EXERCISE PROMPT:
Search the entries for the word "LIST" and return every line where it is found.

TASK INPUTS:
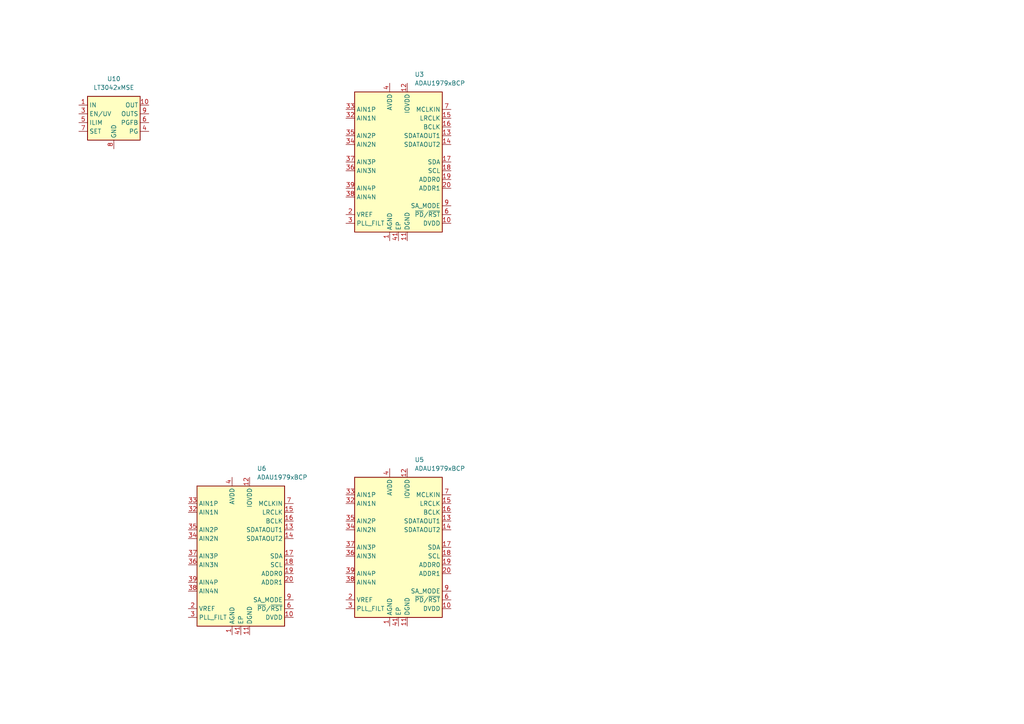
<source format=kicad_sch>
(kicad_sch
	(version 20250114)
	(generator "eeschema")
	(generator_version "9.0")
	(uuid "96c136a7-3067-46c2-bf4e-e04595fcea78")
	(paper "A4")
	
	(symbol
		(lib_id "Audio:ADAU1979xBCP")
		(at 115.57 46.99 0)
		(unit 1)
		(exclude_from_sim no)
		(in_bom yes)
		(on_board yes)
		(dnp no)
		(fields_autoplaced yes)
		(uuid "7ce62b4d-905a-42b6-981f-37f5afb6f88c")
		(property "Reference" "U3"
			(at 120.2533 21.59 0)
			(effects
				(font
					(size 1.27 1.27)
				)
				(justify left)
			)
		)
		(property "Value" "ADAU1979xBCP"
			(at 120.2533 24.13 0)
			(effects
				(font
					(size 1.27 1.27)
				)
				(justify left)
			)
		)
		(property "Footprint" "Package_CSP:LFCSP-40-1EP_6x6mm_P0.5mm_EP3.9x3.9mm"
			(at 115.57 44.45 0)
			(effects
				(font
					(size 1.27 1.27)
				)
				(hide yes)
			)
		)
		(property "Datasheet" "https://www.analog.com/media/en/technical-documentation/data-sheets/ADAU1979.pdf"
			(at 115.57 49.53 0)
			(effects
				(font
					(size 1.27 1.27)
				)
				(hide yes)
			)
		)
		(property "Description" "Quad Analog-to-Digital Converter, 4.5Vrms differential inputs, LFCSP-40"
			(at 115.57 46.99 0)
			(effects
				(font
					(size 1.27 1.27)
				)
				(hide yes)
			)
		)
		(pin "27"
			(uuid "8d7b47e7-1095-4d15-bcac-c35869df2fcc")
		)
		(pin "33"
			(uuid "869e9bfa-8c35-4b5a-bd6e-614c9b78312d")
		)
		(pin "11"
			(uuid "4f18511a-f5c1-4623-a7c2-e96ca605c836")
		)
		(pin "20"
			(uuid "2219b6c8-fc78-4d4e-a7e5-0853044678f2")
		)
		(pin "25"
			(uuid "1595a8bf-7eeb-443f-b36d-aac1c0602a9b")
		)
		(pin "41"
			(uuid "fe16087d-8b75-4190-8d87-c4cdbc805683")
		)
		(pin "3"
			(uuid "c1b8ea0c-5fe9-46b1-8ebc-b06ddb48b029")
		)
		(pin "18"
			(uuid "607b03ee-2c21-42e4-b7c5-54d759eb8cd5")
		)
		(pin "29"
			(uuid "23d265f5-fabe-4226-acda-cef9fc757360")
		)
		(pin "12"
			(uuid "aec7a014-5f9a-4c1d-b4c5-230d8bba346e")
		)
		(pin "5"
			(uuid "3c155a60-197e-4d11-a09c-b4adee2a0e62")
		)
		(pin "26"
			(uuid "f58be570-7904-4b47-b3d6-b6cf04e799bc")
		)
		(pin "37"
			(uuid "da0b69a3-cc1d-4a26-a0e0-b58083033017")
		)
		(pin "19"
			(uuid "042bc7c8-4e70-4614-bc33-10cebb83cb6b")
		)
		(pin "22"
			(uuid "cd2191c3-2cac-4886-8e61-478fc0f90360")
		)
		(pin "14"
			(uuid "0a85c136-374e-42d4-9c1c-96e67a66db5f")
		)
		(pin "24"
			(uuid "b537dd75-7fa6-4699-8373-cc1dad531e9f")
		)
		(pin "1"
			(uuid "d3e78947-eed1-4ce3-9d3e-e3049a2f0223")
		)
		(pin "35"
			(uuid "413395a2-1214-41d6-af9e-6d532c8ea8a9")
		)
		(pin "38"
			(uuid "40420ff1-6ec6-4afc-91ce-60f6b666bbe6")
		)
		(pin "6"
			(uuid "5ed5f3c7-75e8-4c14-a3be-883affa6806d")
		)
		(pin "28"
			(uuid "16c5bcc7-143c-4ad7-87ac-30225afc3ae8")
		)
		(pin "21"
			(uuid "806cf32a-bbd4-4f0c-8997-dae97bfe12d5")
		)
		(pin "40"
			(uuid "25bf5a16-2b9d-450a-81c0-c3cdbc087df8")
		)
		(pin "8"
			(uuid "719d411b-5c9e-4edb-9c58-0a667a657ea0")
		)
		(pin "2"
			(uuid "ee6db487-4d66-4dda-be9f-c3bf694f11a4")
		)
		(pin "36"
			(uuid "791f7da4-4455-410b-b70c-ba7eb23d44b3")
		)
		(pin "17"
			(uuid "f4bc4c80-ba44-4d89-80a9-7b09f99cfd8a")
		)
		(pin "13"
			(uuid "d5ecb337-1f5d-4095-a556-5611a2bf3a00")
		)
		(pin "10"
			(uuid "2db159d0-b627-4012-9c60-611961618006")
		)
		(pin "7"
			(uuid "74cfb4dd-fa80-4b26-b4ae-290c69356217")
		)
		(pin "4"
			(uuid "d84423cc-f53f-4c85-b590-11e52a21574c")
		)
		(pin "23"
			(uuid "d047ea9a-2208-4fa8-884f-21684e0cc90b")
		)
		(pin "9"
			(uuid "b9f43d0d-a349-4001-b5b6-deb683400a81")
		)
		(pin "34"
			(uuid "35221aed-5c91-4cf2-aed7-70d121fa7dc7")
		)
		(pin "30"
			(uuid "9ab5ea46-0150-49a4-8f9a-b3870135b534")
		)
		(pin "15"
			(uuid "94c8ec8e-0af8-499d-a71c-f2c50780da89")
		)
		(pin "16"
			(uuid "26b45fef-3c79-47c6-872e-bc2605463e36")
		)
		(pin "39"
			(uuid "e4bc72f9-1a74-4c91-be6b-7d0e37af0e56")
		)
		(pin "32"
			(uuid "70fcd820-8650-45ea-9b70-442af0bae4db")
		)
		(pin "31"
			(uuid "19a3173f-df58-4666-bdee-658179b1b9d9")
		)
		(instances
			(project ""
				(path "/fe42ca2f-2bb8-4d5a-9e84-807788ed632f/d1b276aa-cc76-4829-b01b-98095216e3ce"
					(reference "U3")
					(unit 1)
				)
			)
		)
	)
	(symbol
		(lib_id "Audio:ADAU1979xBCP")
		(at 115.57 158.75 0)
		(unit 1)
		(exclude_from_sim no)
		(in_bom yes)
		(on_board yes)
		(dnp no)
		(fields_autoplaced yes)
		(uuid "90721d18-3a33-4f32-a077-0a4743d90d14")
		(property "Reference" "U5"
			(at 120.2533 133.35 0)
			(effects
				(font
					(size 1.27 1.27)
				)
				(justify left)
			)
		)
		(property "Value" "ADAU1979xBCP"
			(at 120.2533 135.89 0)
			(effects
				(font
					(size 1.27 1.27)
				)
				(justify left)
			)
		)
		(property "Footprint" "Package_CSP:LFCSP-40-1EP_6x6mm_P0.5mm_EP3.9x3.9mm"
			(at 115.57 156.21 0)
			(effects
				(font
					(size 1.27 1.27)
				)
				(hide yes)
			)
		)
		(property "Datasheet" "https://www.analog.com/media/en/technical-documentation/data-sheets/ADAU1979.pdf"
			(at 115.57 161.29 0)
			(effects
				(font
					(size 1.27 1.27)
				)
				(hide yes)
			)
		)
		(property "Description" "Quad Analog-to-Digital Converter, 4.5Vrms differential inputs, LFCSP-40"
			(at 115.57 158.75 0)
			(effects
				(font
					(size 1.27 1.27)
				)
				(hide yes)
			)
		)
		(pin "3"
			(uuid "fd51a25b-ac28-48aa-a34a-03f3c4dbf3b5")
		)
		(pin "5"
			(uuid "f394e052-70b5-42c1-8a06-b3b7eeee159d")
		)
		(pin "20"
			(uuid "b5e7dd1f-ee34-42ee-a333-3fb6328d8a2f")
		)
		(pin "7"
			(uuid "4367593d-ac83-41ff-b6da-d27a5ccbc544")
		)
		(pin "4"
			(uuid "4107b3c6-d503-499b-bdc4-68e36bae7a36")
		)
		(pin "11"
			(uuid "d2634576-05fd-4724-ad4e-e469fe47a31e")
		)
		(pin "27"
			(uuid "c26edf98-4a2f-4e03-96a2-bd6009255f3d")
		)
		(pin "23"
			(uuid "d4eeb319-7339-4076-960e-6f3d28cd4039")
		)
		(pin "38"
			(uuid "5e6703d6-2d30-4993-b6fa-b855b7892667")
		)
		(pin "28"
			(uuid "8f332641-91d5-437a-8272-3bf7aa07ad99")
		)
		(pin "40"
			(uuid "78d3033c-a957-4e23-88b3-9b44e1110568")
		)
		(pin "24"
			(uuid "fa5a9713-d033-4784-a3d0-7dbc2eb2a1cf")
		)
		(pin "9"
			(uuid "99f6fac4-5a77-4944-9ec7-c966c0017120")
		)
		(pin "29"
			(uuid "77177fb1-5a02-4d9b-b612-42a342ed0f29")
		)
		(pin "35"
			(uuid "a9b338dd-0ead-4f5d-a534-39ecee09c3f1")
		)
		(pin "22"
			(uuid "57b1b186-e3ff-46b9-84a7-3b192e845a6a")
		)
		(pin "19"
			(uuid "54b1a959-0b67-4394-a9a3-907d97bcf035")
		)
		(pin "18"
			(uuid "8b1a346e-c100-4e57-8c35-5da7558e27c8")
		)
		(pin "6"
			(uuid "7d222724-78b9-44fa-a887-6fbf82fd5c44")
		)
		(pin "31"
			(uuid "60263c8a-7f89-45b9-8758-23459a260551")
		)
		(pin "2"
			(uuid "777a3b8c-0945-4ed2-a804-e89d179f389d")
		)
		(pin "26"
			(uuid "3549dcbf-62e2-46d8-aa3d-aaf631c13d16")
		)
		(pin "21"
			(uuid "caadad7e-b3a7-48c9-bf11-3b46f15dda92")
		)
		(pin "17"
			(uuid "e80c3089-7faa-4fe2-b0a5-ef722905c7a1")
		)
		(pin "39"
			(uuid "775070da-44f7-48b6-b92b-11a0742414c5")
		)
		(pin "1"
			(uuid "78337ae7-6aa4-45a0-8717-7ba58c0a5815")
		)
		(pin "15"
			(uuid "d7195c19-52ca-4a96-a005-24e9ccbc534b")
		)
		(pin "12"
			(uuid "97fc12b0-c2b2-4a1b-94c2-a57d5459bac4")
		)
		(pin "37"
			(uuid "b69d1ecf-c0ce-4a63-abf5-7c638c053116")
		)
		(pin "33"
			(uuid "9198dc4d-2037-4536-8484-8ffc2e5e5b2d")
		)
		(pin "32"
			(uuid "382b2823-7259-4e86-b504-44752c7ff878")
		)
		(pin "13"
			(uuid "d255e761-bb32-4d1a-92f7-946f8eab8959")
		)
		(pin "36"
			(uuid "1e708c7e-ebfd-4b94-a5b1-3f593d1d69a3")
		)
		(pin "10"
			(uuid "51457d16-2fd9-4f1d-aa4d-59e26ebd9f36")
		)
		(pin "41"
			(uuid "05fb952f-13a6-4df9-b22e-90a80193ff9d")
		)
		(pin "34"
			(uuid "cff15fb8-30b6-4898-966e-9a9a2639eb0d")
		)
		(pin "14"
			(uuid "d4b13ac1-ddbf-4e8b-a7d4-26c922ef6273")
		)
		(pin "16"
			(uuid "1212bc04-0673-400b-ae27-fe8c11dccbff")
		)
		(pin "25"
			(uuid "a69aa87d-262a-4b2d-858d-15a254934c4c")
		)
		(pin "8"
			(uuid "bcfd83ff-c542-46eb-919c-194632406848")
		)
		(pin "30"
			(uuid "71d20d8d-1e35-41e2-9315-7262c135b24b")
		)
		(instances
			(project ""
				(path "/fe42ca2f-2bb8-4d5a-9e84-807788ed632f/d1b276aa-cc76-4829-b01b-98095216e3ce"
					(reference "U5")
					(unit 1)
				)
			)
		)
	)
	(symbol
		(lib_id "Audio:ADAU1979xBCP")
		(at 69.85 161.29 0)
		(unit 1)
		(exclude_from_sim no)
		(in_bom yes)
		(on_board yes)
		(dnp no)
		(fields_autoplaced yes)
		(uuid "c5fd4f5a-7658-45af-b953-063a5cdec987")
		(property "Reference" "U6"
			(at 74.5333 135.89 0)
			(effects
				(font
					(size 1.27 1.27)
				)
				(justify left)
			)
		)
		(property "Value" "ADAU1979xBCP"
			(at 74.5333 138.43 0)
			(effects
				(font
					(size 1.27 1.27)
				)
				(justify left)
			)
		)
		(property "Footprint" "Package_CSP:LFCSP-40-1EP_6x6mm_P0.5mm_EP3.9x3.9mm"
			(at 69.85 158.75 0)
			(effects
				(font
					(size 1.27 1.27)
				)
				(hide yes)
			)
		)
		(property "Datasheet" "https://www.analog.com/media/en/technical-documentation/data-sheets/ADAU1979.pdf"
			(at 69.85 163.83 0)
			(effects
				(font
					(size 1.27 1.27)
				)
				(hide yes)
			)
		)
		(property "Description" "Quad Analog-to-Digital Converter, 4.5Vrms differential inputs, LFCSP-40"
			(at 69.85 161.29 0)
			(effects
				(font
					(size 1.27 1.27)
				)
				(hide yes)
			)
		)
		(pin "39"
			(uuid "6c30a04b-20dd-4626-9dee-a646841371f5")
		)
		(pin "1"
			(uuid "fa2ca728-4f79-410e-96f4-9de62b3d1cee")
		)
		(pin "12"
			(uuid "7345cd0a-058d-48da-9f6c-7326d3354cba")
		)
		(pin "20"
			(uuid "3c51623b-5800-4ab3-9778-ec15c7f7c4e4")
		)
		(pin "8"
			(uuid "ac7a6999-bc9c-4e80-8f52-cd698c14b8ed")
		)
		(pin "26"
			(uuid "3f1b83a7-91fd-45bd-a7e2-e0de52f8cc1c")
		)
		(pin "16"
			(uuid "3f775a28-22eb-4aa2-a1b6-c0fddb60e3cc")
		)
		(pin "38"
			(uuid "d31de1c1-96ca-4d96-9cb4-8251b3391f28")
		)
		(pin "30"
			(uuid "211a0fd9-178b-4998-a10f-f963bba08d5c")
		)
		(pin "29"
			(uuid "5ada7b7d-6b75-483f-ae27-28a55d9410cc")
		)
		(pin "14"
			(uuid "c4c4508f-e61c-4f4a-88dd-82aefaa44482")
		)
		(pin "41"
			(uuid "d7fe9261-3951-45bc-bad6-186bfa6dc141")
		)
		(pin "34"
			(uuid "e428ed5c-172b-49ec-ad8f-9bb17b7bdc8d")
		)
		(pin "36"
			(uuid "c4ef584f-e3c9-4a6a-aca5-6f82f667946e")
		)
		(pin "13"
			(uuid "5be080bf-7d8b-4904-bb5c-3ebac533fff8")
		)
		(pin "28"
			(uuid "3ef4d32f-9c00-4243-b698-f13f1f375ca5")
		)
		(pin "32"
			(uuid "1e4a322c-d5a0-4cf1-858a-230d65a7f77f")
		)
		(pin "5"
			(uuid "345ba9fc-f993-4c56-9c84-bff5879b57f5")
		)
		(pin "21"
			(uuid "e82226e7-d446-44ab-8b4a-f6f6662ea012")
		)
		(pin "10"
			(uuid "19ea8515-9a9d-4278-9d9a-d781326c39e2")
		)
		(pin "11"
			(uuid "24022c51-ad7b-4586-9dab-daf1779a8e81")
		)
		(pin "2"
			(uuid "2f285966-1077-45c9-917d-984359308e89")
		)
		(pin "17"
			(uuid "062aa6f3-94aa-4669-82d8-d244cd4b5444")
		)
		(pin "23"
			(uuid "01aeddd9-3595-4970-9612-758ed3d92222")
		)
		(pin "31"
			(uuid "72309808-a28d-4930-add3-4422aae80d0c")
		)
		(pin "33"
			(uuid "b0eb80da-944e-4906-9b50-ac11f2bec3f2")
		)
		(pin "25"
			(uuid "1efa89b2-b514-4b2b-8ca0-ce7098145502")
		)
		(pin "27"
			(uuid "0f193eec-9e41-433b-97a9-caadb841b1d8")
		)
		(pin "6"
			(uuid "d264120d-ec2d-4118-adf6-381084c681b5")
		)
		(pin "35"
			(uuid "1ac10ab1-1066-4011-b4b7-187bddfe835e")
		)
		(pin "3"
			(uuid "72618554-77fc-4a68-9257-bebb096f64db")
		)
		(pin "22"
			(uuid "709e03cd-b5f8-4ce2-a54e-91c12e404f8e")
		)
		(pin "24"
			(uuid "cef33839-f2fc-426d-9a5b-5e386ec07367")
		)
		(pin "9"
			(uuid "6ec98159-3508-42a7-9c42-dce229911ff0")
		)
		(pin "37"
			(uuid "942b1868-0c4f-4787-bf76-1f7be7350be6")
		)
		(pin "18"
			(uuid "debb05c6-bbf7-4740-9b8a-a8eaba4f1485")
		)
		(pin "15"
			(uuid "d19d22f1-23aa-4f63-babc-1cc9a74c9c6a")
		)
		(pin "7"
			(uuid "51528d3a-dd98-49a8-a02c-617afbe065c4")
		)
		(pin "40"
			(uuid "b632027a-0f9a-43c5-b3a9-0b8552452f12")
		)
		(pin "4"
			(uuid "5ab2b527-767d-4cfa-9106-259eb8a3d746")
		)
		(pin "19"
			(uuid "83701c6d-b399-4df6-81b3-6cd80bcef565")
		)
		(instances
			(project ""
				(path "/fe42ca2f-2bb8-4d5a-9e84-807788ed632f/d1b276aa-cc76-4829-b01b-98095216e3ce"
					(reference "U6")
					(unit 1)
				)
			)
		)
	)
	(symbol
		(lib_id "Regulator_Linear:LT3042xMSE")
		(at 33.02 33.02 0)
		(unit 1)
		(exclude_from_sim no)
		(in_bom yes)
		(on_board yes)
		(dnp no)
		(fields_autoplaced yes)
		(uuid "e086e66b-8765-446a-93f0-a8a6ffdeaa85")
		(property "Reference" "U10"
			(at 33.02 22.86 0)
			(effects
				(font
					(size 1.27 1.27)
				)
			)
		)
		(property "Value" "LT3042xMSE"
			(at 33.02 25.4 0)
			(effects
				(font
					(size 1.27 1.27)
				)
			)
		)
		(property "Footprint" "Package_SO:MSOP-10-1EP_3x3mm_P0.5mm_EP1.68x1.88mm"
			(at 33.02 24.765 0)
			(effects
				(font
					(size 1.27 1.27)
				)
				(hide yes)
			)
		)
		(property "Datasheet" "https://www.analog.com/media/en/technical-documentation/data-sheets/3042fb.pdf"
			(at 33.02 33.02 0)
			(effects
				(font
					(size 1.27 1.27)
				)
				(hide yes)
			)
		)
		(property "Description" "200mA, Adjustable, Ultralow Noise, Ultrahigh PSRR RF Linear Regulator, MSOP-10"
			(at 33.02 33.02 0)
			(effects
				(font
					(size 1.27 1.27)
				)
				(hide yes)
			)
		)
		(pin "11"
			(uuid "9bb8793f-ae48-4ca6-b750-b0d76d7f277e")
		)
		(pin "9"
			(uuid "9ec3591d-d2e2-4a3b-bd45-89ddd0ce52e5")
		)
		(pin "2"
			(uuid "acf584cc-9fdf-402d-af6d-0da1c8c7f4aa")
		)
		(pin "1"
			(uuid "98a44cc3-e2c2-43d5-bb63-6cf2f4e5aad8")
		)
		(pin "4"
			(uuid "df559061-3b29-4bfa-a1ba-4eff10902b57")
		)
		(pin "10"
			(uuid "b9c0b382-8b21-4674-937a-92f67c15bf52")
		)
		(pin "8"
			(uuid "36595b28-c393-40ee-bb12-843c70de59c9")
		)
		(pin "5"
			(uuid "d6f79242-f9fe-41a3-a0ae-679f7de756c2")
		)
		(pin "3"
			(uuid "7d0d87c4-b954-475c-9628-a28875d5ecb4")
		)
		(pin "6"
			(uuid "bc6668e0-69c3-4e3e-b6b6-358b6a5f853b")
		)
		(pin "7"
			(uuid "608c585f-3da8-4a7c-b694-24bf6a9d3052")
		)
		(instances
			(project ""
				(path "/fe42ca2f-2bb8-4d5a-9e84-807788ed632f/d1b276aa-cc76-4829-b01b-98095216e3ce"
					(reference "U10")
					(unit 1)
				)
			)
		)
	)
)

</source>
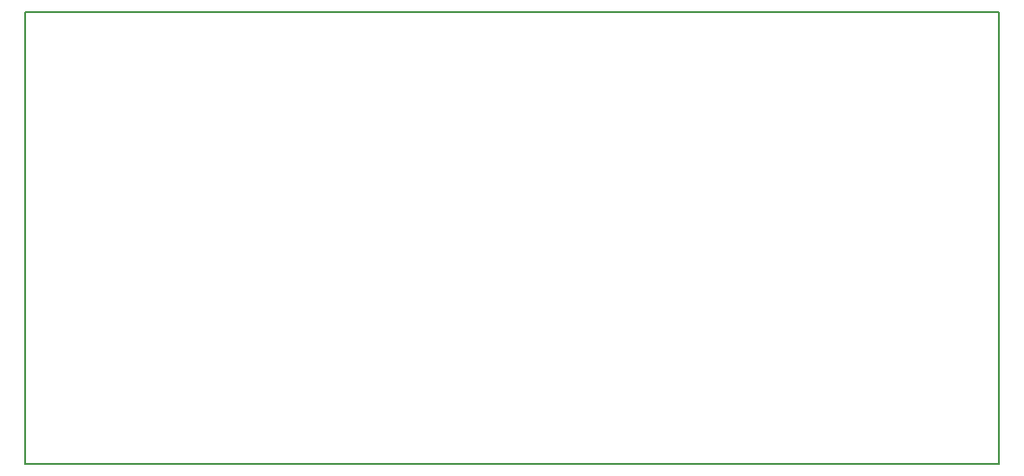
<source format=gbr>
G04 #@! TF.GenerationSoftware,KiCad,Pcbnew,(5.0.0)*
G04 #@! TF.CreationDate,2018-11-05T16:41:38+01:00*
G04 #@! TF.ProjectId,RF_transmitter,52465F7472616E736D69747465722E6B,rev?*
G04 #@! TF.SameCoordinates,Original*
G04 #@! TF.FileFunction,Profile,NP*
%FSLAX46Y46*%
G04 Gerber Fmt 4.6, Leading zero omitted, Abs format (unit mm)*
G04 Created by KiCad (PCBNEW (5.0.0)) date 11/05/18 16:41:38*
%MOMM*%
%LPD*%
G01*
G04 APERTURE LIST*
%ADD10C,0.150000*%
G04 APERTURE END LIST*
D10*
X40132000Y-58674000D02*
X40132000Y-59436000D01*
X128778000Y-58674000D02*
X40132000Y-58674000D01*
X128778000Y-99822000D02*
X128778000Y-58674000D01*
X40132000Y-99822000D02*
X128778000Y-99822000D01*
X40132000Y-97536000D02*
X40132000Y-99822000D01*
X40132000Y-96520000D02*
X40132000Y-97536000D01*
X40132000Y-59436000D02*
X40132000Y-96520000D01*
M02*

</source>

TASK RESPONSE:
G04 APERTURE LIST*
G04 APERTURE END LIST*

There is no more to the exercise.